What to do
Copy out exactly the lines below that run from the one holding "left hip: (65, 362)" to the one holding "right eye: (88, 219)", keeping both of those lines and no others.

┌─ Supplied records

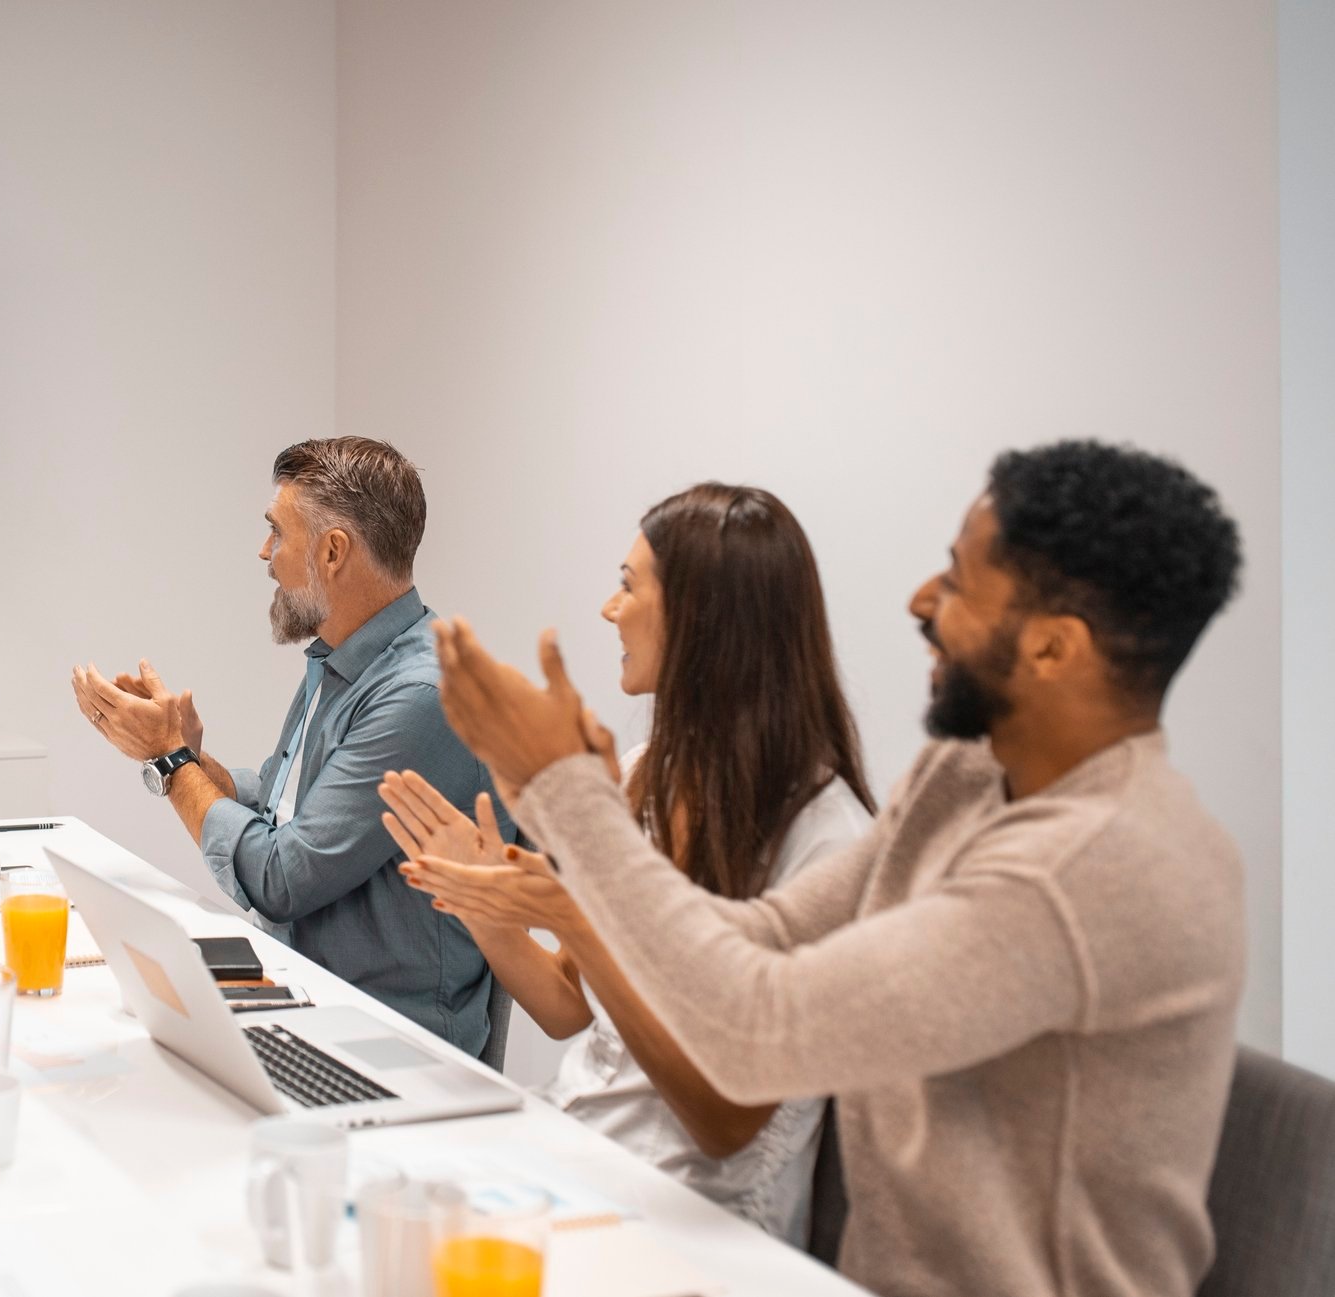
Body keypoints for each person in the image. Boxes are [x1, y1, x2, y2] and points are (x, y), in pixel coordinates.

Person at [419, 441, 1245, 1297]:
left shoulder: (1090, 866)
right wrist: (574, 831)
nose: (918, 599)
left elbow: (751, 1035)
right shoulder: (964, 775)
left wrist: (561, 795)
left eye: (957, 582)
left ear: (1050, 649)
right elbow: (753, 940)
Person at [380, 483, 873, 1243]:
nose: (609, 610)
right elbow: (568, 1008)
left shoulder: (827, 840)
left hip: (694, 1217)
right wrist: (483, 906)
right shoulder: (643, 772)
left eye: (627, 585)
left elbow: (722, 1119)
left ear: (704, 620)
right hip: (572, 1150)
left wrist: (572, 911)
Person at [71, 437, 507, 1055]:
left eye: (277, 533)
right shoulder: (343, 660)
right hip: (303, 996)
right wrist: (180, 755)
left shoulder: (421, 696)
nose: (264, 553)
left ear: (332, 552)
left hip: (387, 1045)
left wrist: (171, 761)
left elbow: (281, 876)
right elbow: (279, 804)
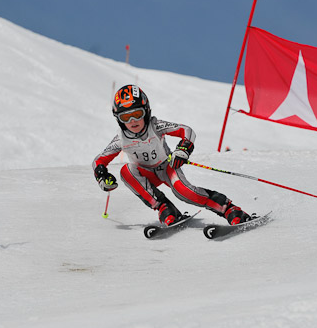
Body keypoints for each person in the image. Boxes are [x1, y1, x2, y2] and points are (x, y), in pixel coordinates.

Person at [92, 84, 252, 226]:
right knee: (126, 171)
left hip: (168, 168)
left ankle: (230, 210)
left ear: (146, 111)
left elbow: (187, 131)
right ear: (119, 120)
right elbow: (98, 161)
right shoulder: (121, 138)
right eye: (126, 117)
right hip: (146, 174)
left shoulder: (155, 126)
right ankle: (165, 208)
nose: (133, 120)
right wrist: (102, 176)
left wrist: (183, 149)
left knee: (186, 193)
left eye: (137, 114)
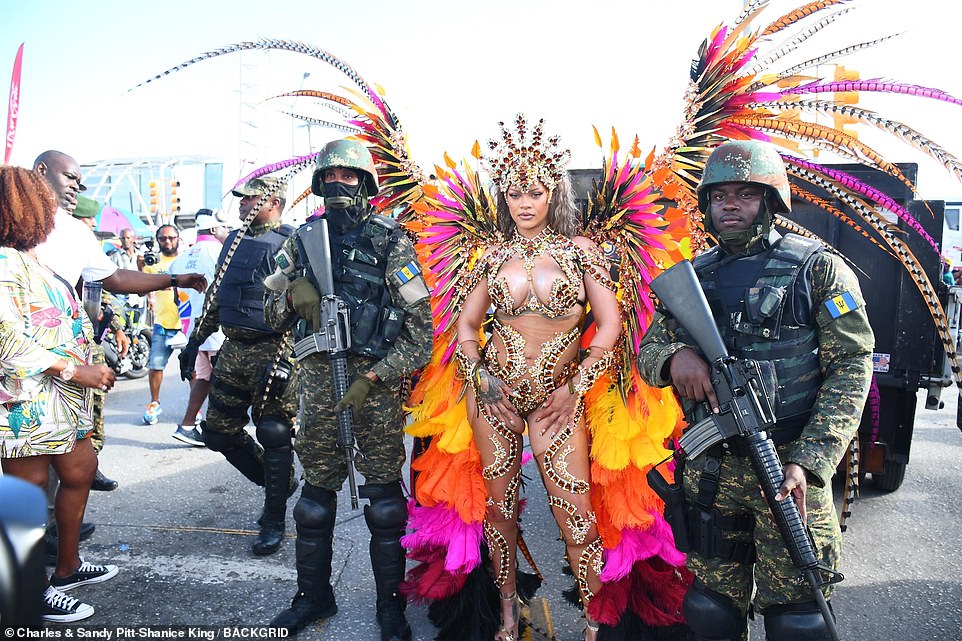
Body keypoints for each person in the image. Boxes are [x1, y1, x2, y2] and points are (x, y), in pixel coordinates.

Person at [637, 140, 874, 641]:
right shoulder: (693, 280)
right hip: (715, 473)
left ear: (771, 201)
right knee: (711, 608)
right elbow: (648, 351)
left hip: (787, 466)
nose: (730, 204)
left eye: (746, 193)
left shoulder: (818, 269)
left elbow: (852, 367)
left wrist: (811, 461)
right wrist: (674, 358)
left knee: (797, 618)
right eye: (720, 194)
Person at [446, 123, 621, 641]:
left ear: (553, 194)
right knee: (499, 512)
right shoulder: (490, 256)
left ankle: (594, 620)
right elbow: (466, 328)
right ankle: (505, 614)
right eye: (515, 192)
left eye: (535, 192)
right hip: (495, 401)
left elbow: (609, 325)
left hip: (557, 404)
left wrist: (577, 388)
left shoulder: (581, 253)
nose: (524, 202)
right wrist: (481, 381)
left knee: (576, 512)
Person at [264, 139, 432, 640]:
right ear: (318, 185)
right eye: (330, 177)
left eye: (350, 176)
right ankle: (313, 597)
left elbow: (420, 333)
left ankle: (390, 607)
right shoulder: (300, 241)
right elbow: (269, 314)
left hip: (373, 387)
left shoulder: (389, 241)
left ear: (366, 183)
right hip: (317, 384)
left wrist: (374, 375)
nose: (339, 184)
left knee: (383, 502)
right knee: (314, 499)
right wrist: (294, 292)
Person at [32, 150, 207, 552]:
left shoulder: (74, 231)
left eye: (81, 179)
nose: (79, 185)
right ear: (41, 171)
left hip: (65, 362)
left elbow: (113, 278)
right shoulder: (12, 223)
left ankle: (55, 546)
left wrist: (173, 278)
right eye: (70, 176)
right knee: (27, 470)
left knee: (69, 460)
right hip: (23, 365)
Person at [0, 166, 119, 623]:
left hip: (60, 400)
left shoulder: (26, 259)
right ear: (22, 207)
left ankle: (67, 569)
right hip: (26, 402)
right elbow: (6, 339)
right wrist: (75, 369)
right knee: (27, 499)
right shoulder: (6, 262)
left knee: (80, 469)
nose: (52, 209)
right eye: (41, 201)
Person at [180, 176, 300, 556]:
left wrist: (290, 357)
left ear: (274, 202)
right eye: (241, 199)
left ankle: (273, 517)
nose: (242, 205)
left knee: (275, 433)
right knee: (216, 433)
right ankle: (276, 481)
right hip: (233, 350)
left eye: (250, 199)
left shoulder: (294, 242)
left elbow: (307, 309)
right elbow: (217, 297)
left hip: (275, 349)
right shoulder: (231, 242)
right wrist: (194, 341)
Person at [71, 197, 128, 491]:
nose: (93, 225)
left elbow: (101, 291)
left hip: (90, 341)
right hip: (66, 348)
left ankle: (90, 468)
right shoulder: (63, 248)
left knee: (93, 411)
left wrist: (118, 327)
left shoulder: (83, 249)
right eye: (88, 219)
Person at [169, 209, 231, 446]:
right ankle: (220, 430)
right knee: (225, 380)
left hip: (192, 332)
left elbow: (176, 295)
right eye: (224, 228)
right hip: (218, 328)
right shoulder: (221, 252)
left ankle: (187, 426)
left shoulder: (183, 256)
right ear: (215, 229)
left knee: (203, 379)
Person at [141, 224, 184, 425]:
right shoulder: (153, 264)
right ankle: (154, 403)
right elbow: (141, 291)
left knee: (192, 368)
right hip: (162, 324)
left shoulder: (186, 260)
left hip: (185, 325)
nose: (167, 241)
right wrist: (140, 269)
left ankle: (196, 409)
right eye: (163, 238)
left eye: (171, 237)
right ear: (157, 240)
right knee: (155, 366)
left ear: (178, 238)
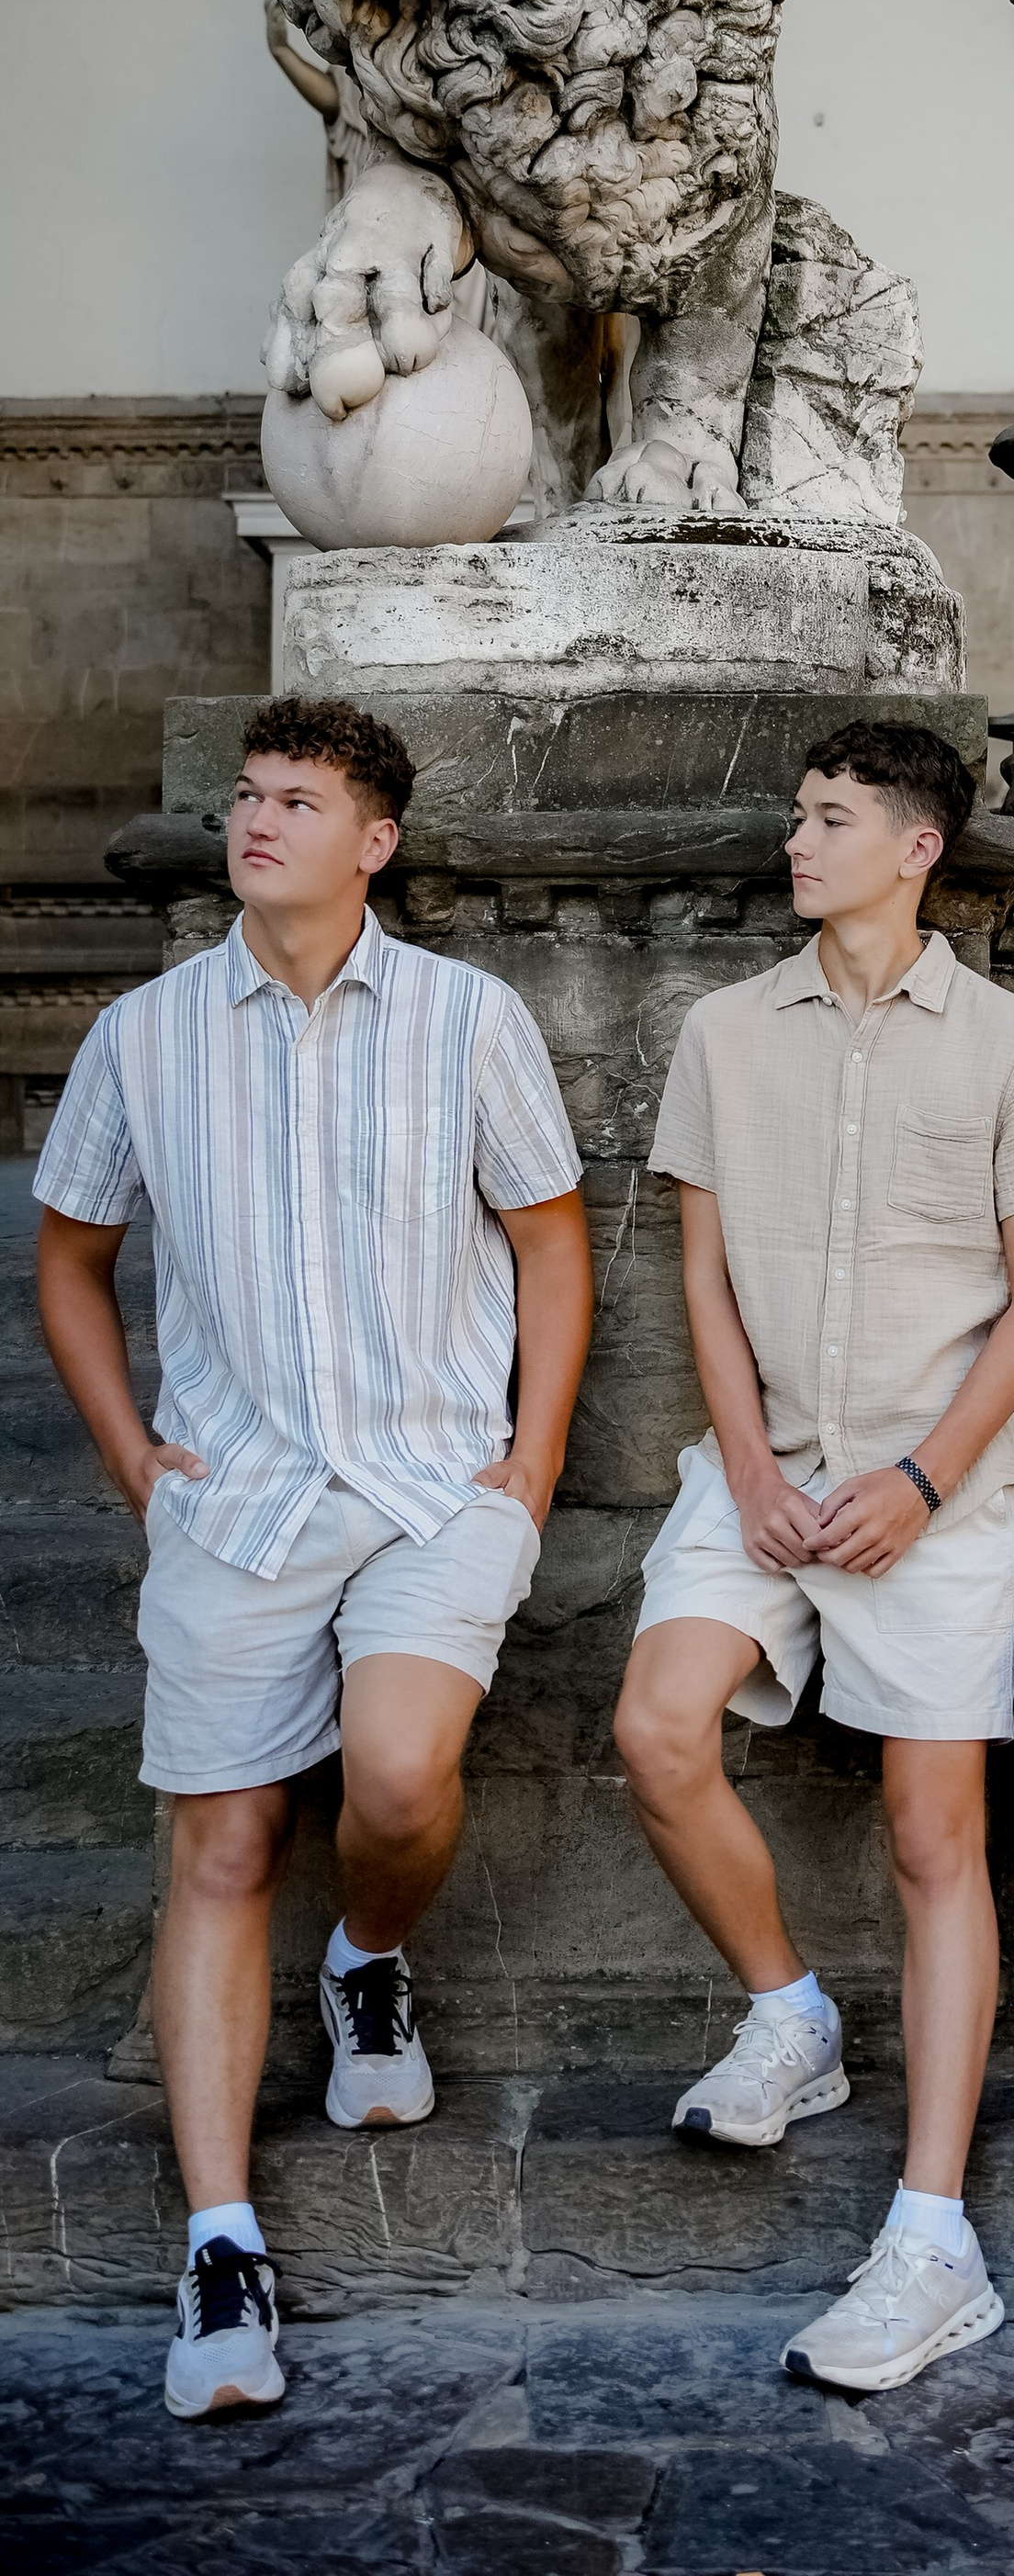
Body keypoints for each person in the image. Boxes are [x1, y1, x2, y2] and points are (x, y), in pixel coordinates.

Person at [34, 698, 591, 2422]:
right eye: (246, 796)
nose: (257, 821)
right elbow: (69, 1259)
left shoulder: (466, 1020)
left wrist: (535, 1459)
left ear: (376, 842)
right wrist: (134, 1456)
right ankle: (222, 2246)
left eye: (299, 800)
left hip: (432, 1484)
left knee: (403, 1781)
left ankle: (365, 1956)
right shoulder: (141, 1035)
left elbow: (553, 1244)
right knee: (217, 1842)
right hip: (237, 1501)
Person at [612, 722, 1014, 2396]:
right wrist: (747, 1465)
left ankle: (932, 2232)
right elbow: (700, 1279)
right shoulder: (723, 1032)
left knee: (929, 1834)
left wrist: (927, 1473)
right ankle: (793, 2013)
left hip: (936, 1495)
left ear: (916, 848)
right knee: (656, 1731)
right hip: (765, 1471)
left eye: (829, 820)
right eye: (796, 815)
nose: (796, 842)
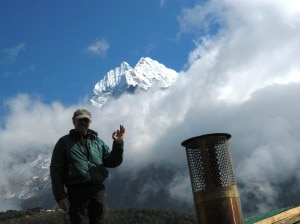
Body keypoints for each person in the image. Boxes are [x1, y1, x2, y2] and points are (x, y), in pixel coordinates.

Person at [50, 109, 125, 224]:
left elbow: (113, 162)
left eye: (86, 120)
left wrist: (118, 143)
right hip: (76, 193)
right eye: (80, 119)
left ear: (90, 122)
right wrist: (60, 196)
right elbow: (56, 171)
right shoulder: (64, 142)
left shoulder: (98, 142)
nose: (83, 122)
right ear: (73, 121)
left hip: (98, 191)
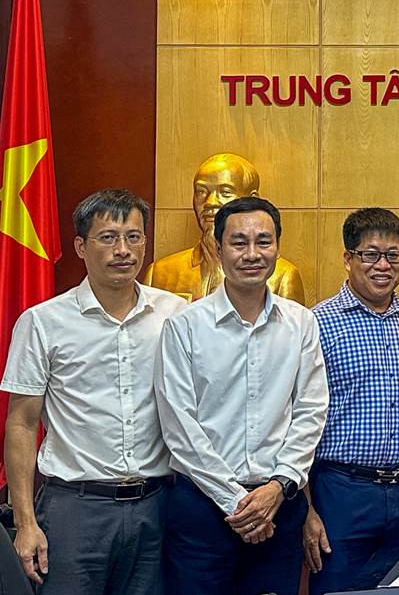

└─

Answer space
left hip: (65, 362)
left elbow: (113, 278)
right shoulder: (12, 223)
left ankle: (55, 546)
left wrist: (173, 278)
right eye: (70, 176)
right knee: (27, 470)
left knee: (69, 460)
right hip: (23, 365)
Person at [0, 166, 119, 623]:
left hip: (60, 400)
left shoulder: (26, 259)
right ear: (22, 207)
left ankle: (67, 569)
right hip: (26, 402)
right elbow: (6, 339)
right wrist: (75, 369)
right knee: (27, 499)
right shoulder: (6, 262)
left knee: (80, 469)
nose: (52, 209)
right eye: (41, 201)
Person at [180, 176, 300, 556]:
left wrist: (290, 357)
left ear: (274, 202)
right eye: (241, 199)
left ankle: (273, 517)
nose: (242, 205)
left knee: (275, 433)
right knee: (216, 433)
right ankle: (276, 481)
right hip: (233, 350)
left eye: (250, 199)
left shoulder: (294, 242)
left elbow: (307, 309)
right elbow: (217, 297)
left hip: (275, 349)
right shoulder: (231, 242)
right wrist: (194, 341)
Person at [71, 197, 128, 491]:
nose: (93, 225)
left elbow: (101, 291)
left hip: (90, 341)
right hip: (66, 348)
left ankle: (90, 468)
right shoulder: (63, 248)
left knee: (93, 411)
left wrist: (118, 327)
left shoulder: (83, 249)
right eye: (88, 219)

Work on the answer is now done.